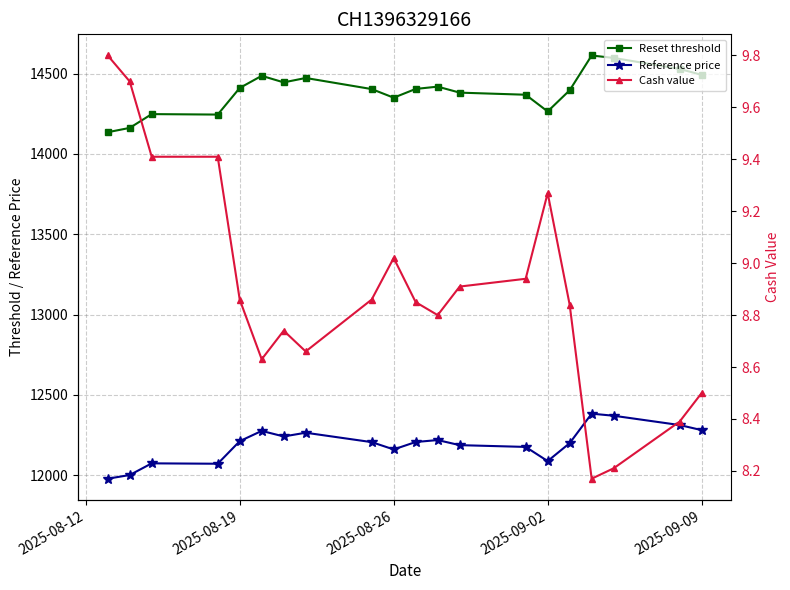

What is the maximum value for Reset threshold?

14612.5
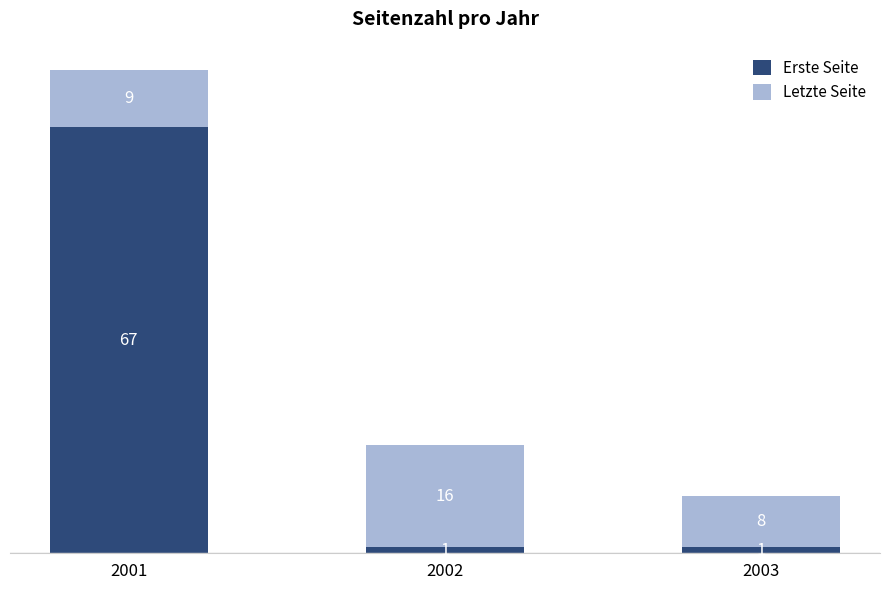

Which category has the highest value in the Erste Seite series?

2001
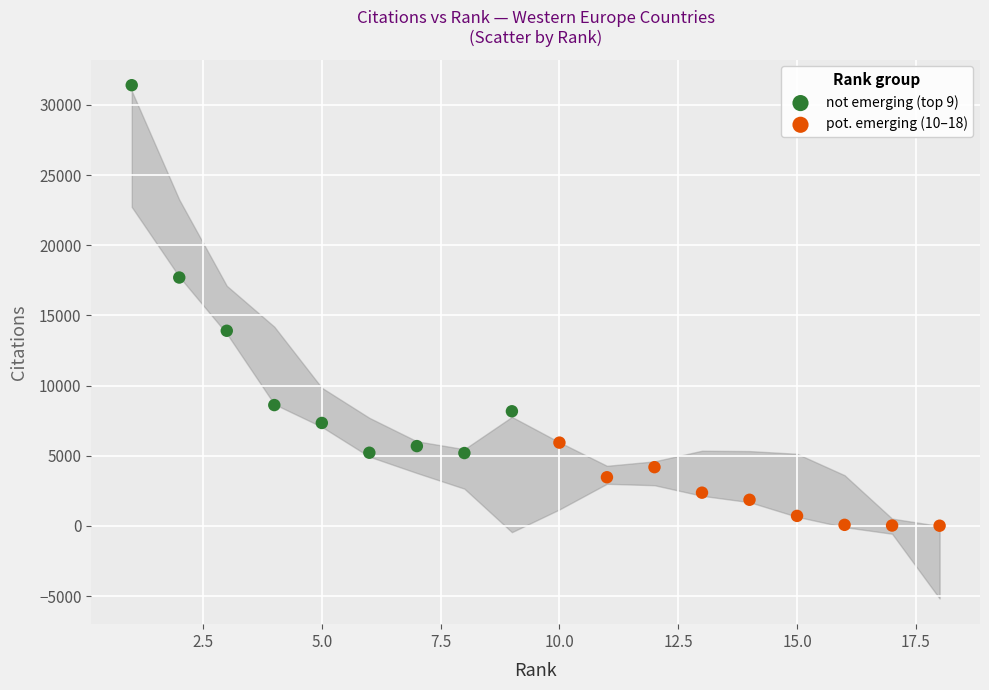

Which series reaches the minimum Y coordinate?

pot. emerging (10–18)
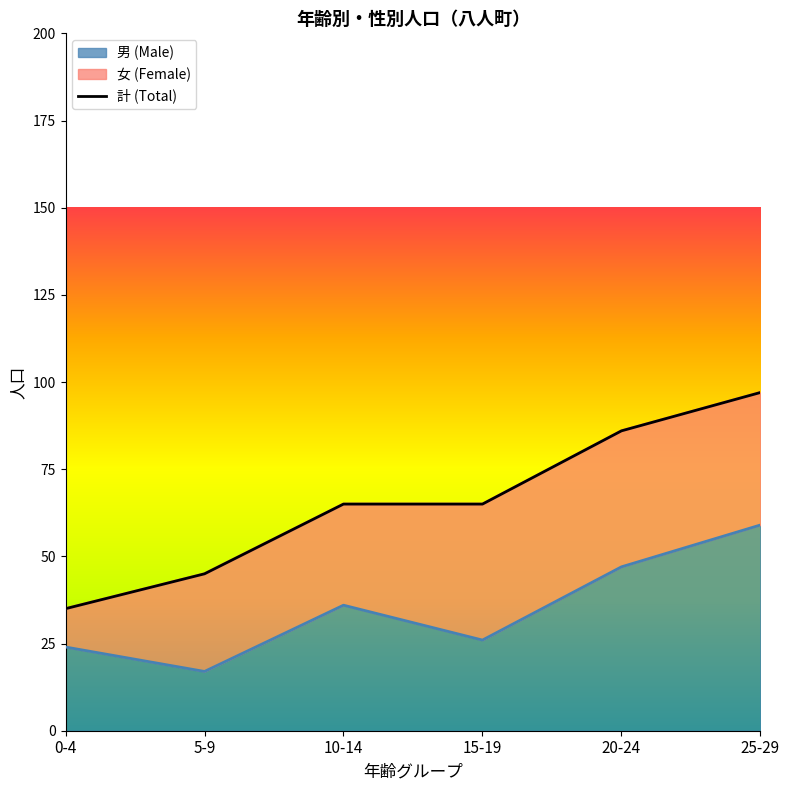

How many lines are shown in the chart?

1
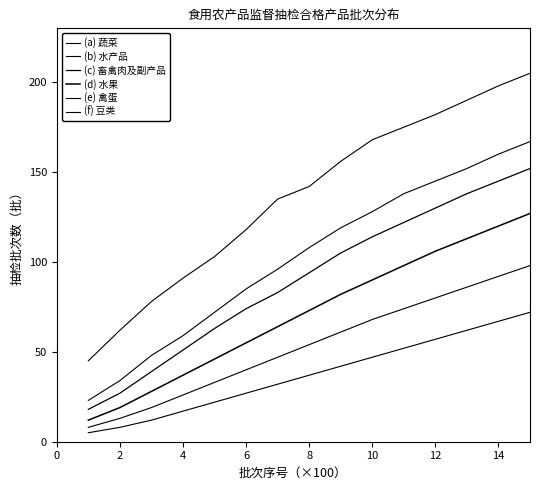

How many lines are shown in the chart?

6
++++++++
Identify every line in the data above that contains the word "Which", and copy each such line in full.

RESPONSE AREA
Which category has the highest value in the Erste Seite series?
Which series reaches the minimum Y coordinate?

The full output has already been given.